25 percent reduction

According to the government, UK emissions have already been reduced by 25 percent on 1990 levels, and that with the policies already put in place the country is set to exceed the target in place over the first fifteen years of the scheme.

Huhne revealed the figures before departing for South Africa in November 2011 for a new round of climate talks. He said the carbon plan sent out two important messages:

“To the negotiators in Durban working this week and next to make progress on a global agreement on climate change, the Carbon Plan shows the UK is walking the walk, demonstrating that it can be done and living up to our promise to show climate leadership,” he said.

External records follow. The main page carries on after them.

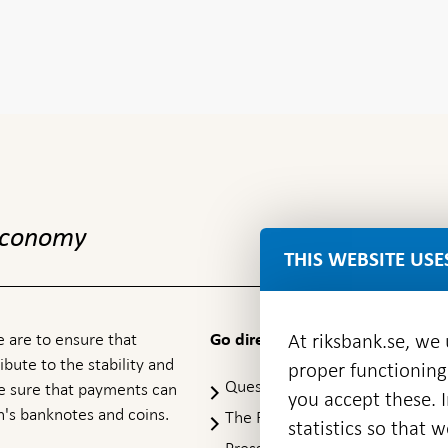
 economy
THIS WEBSITE USE
 are to ensure that
At riksbank.se, we
Go directly to
ibute to the stability and
proper functioning
Questions & answers
-
ke sure that payments can
you accept these. I
Open
's banknotes and coins.
The Riksbank's web archive
-
statistics so that 
in
Op
Press Contact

“To the public and businesses at home, rightly worried about the cost of living and state of the economy, the Carbon Plan shows that the gradual rebalancing of our economy away from carbon is achievable and, in the long run, highly desirable. Every bit of progress we make is one more step away from import dependency, away from price volatility and from the emissions that threaten our way of life.  Our national economic interest is to be found in a cost-effective transition to low carbon, to an economy that is more resilient, innovative and efficient.”

‘Easy wins’

The DECC said the current decade will see emissions reductions made through ‘easy wins,’ through activities such as insulating cavity walls and lofts through the “Green Deal” scheme, improving the fuel efficiency of cars, and replacing older coal-powered energy plants with gas-fired and renewable facilities.

Following these ‘easy wins,’ the DECC claimed the following decade would see the mass deployment of what it sees as key technologies. These technologies will aim to make the nation’s buildings lower carbon, reduce emissions from transport through low-emission vehicles, and decarbonizing the country’s power supply by developing low-carbon generating capacity, including the equivalent of up to five twin reactor nuclear stations.

As part of DECC’s Carbon Plan, the department has also unveiled an online 2050 calculator that allows the public to compare the savings of future energy systems.